Work required → Of the entries below, return exactly those lines that fall between the one containing "رئیس مرکز امور" and the one containing "نشست، عباس سلیمی،", the two end lines included.

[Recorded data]

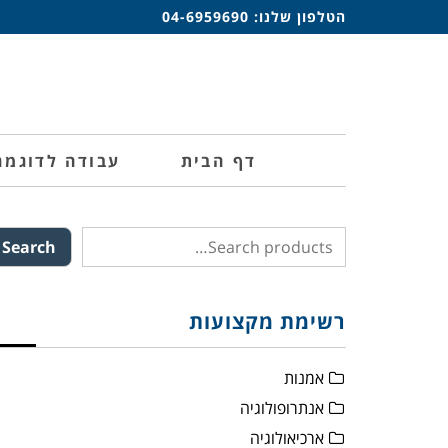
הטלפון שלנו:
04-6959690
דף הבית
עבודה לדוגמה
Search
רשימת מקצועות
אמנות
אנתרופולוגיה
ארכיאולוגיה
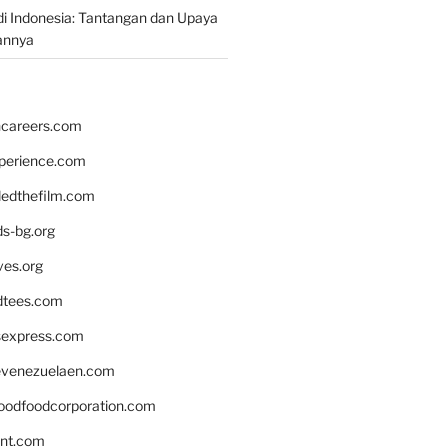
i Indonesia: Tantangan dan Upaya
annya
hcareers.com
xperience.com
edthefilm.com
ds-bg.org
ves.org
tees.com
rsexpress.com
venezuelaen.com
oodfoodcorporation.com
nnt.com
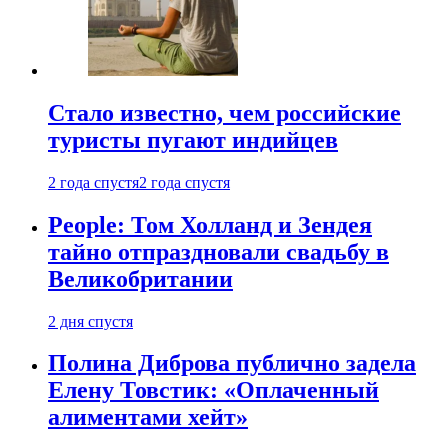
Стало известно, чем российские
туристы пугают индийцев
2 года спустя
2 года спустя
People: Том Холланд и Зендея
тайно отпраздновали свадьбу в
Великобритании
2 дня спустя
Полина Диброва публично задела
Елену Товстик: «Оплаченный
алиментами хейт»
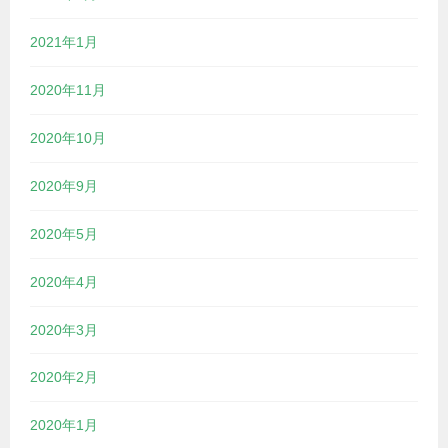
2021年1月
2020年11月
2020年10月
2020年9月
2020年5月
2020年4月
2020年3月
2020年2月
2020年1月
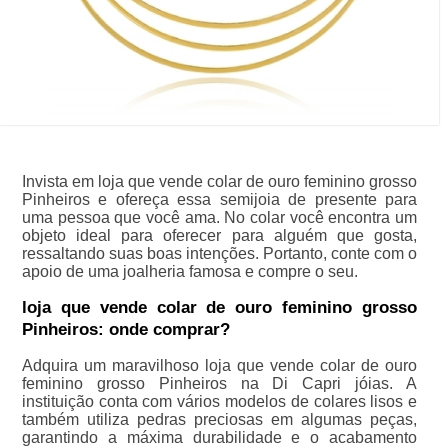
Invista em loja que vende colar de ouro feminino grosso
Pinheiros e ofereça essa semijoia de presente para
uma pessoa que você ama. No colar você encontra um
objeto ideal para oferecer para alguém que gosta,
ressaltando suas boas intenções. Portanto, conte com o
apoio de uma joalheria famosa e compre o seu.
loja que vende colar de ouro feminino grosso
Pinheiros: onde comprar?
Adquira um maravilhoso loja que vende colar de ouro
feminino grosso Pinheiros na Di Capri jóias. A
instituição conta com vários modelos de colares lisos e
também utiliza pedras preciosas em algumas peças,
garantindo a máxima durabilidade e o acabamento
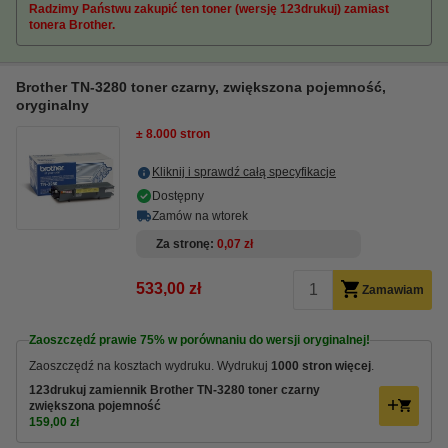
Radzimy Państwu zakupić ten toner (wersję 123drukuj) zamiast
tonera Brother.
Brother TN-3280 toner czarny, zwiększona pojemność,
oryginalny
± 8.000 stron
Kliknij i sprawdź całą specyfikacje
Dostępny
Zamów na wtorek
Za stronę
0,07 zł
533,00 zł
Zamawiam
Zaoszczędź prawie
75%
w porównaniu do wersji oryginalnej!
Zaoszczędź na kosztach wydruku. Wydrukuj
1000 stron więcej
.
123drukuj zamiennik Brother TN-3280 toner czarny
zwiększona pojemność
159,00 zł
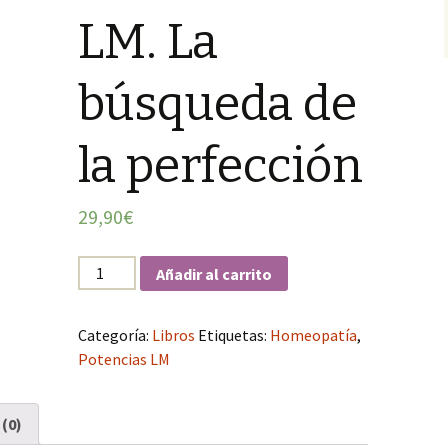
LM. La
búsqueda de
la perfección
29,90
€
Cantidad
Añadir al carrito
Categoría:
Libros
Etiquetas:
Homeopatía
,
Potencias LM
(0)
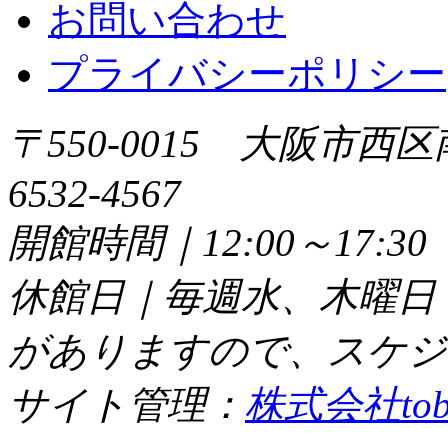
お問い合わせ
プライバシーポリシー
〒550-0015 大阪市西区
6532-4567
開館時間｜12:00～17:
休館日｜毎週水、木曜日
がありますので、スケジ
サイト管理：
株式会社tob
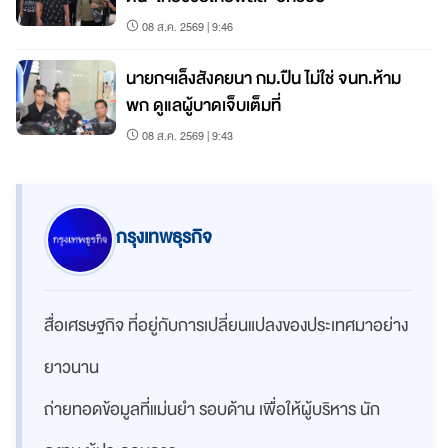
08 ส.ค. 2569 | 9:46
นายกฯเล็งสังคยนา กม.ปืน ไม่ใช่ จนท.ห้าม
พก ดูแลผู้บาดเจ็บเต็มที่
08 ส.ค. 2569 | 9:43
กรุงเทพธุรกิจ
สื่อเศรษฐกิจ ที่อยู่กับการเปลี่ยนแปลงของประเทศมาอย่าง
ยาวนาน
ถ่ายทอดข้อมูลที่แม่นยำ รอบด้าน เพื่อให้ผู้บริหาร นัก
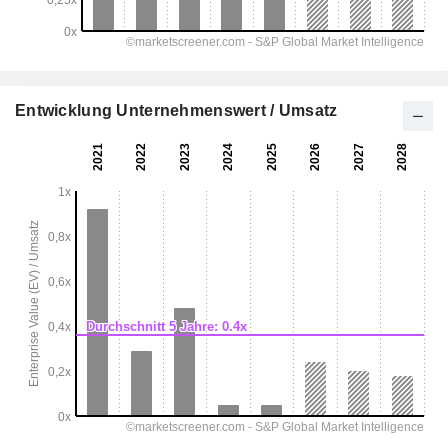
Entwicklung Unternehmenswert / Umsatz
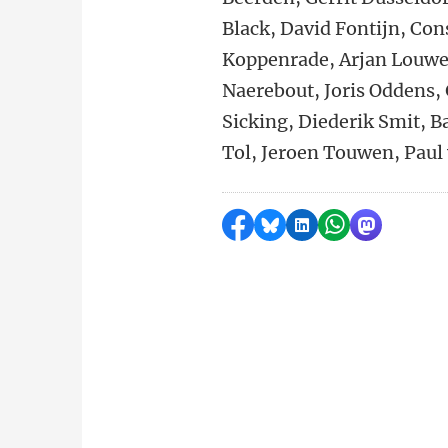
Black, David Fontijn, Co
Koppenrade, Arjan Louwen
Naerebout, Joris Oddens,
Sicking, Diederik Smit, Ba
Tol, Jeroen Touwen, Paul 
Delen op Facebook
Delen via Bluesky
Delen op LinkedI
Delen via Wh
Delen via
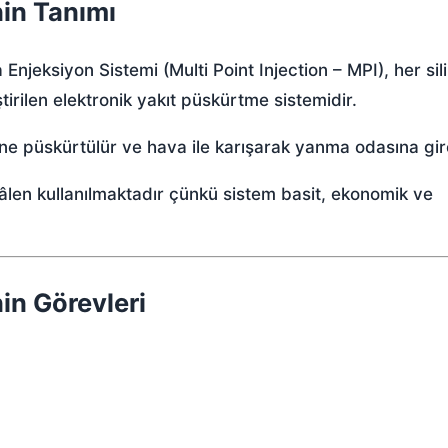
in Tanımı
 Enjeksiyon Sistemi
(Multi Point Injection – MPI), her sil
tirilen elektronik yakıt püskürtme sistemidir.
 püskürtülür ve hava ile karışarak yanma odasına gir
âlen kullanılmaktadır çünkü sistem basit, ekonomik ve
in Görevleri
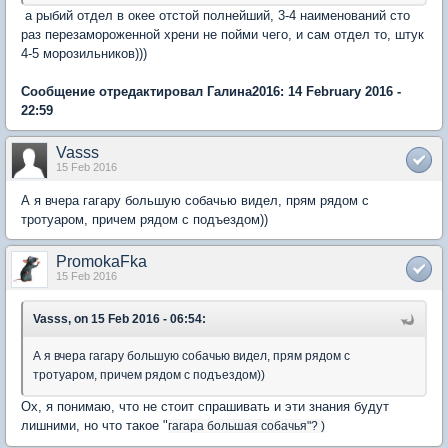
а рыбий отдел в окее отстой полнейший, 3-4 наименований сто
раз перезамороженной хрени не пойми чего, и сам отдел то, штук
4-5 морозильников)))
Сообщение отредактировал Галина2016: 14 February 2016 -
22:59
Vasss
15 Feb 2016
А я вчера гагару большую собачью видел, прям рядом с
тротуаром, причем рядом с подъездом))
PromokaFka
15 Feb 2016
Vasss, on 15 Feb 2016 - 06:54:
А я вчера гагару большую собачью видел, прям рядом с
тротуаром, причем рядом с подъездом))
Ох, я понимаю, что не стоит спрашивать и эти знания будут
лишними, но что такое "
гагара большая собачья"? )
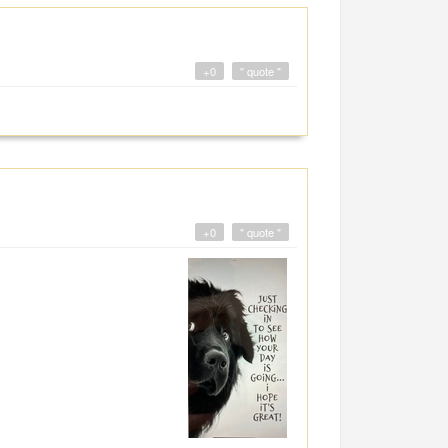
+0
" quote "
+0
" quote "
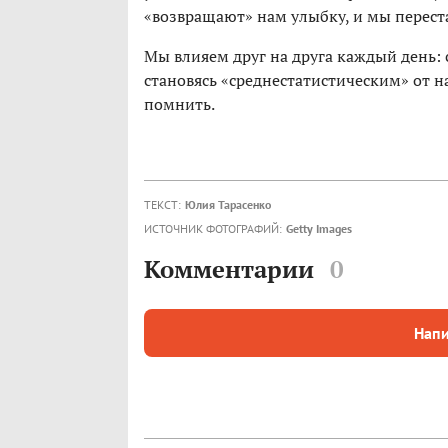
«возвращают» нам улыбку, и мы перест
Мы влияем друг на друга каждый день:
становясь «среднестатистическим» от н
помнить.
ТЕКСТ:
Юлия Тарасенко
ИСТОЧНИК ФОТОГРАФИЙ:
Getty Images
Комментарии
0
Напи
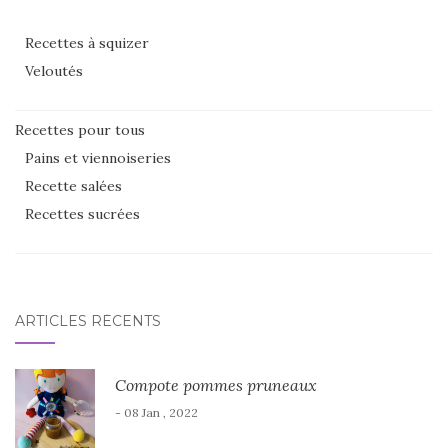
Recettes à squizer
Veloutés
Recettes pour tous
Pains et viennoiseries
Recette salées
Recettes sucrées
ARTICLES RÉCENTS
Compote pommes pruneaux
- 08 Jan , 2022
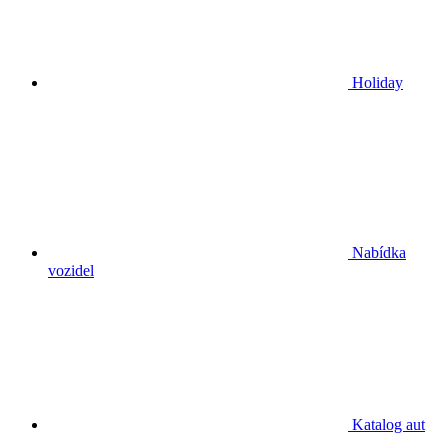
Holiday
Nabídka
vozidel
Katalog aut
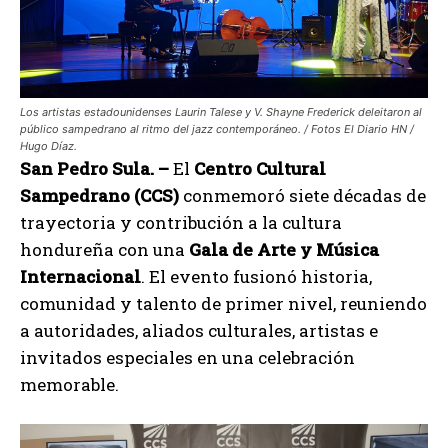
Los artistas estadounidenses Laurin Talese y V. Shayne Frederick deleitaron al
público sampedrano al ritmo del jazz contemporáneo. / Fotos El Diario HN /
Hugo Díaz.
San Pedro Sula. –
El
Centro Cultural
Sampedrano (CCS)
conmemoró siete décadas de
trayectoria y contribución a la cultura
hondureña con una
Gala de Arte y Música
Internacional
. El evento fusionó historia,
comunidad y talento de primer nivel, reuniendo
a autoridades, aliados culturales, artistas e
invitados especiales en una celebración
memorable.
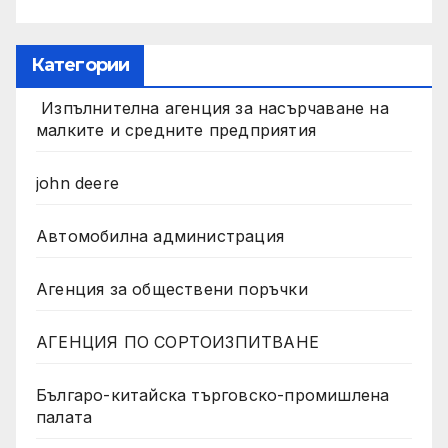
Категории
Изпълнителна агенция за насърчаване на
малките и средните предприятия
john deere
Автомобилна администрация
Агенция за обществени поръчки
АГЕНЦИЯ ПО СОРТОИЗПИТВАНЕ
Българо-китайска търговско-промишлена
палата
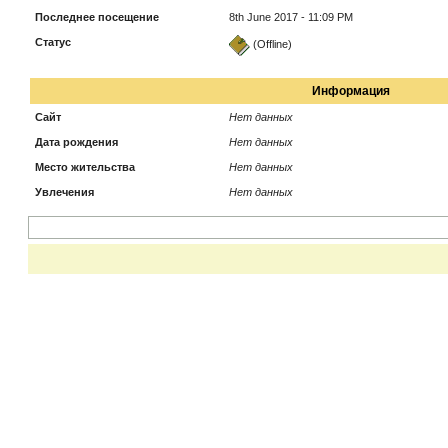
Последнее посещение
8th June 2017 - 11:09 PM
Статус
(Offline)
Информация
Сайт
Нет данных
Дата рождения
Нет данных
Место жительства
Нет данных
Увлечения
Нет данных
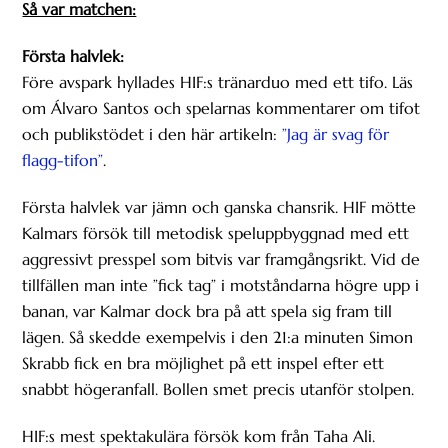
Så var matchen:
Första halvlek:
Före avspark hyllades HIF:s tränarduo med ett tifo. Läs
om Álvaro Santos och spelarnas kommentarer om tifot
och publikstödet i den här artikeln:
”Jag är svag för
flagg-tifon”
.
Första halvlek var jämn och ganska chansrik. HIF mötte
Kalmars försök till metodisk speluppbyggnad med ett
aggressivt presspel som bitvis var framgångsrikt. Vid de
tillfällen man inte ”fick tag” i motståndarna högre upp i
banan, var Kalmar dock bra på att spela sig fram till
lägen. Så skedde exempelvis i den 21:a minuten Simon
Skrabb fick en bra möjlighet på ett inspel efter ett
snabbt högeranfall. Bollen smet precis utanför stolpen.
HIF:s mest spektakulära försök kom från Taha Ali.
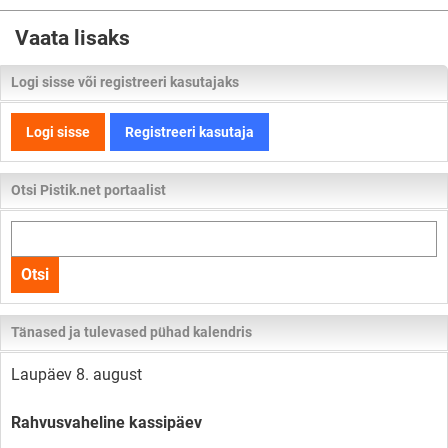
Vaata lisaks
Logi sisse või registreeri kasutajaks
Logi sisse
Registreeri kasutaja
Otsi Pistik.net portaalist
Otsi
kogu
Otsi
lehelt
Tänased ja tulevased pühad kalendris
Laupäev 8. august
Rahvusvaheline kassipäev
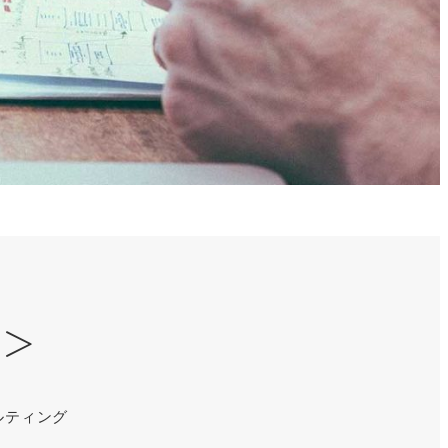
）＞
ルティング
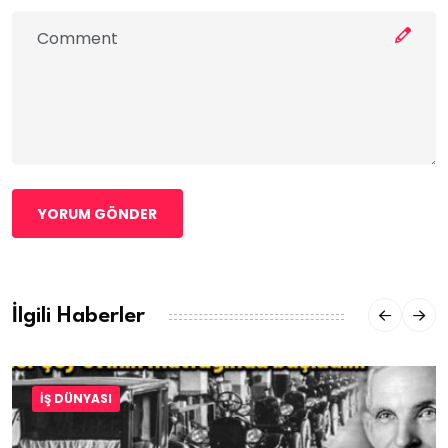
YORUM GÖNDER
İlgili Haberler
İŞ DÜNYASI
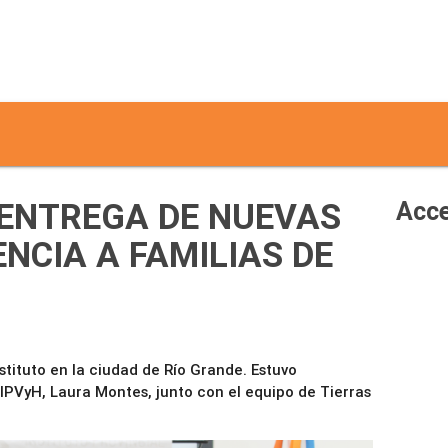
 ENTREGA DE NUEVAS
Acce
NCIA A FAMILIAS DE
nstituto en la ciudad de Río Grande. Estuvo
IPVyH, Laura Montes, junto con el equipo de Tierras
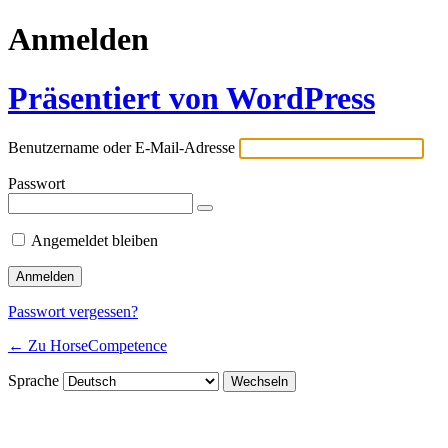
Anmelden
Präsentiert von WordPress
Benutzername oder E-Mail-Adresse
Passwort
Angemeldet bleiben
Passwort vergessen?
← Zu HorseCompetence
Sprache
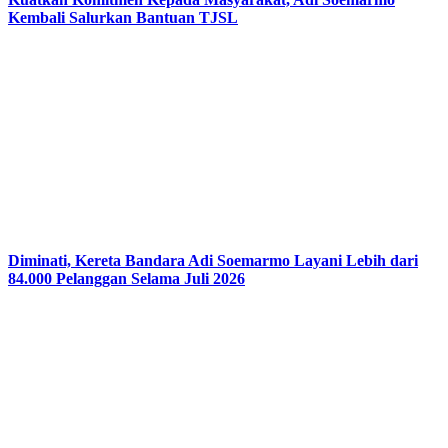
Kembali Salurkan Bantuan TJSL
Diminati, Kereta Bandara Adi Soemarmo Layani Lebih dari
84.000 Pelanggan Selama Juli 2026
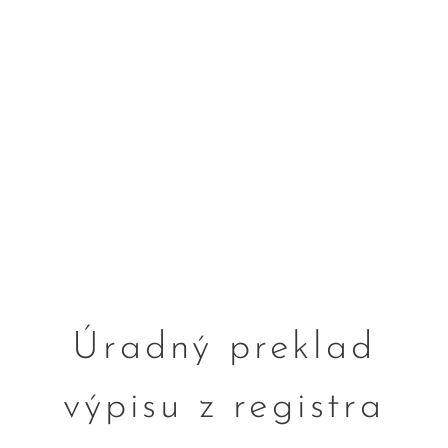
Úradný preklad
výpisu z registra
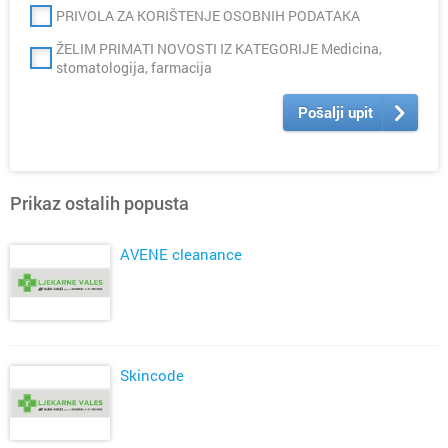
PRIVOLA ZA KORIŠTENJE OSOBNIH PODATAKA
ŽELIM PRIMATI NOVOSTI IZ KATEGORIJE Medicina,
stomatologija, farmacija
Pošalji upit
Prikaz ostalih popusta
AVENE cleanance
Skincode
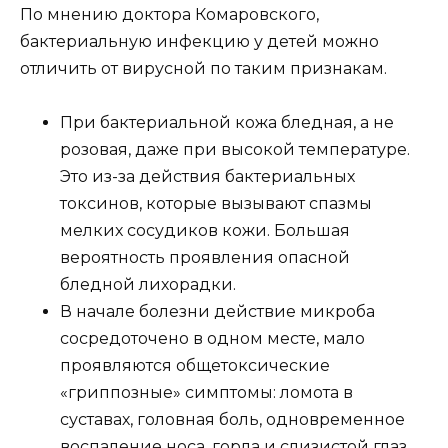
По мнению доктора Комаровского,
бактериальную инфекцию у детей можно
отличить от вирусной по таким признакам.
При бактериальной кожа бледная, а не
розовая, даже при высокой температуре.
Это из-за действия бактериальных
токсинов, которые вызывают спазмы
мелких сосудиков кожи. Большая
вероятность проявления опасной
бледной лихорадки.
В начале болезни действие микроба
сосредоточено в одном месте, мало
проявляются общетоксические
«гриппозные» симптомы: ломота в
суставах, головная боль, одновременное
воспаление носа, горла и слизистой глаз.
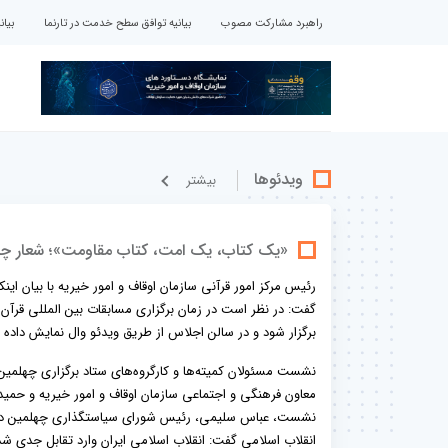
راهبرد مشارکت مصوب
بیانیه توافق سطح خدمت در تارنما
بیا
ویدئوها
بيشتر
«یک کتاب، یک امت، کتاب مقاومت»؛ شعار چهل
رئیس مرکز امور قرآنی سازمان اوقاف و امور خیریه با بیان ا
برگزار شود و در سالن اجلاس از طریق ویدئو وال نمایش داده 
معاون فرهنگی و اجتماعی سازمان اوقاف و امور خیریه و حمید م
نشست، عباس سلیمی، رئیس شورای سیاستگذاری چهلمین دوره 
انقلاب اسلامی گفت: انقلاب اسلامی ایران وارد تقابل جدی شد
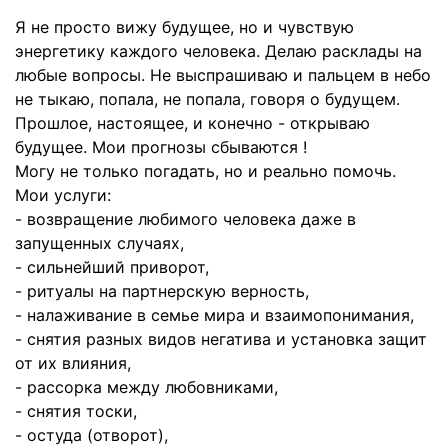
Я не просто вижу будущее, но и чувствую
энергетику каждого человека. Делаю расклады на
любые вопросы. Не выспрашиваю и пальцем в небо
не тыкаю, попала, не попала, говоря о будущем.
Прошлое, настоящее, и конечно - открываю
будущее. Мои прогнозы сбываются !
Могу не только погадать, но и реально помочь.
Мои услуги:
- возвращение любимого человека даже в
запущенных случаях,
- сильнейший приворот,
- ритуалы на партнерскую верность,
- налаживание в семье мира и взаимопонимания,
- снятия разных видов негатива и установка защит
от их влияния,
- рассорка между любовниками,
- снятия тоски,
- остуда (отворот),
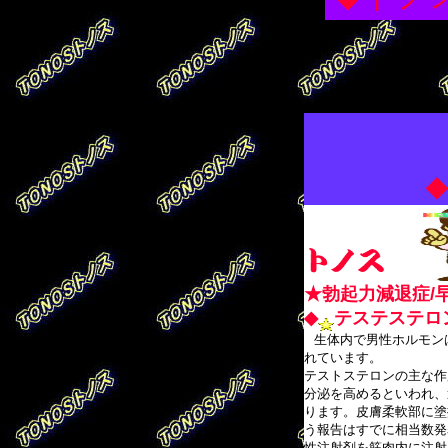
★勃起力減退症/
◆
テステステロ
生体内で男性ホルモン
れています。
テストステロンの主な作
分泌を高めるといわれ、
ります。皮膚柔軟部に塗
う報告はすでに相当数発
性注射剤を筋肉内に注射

Your solution →
رئیس مرکز امور قرآنی سازمان اوقاف و امور خیریه با بیان ا
برگزار شود و در سالن اجلاس از طریق ویدئو وال نمایش داده 
معاون فرهنگی و اجتماعی سازمان اوقاف و امور خیریه و حمید م
نشست، عباس سلیمی، رئیس شورای سیاستگذاری چهلمین دوره 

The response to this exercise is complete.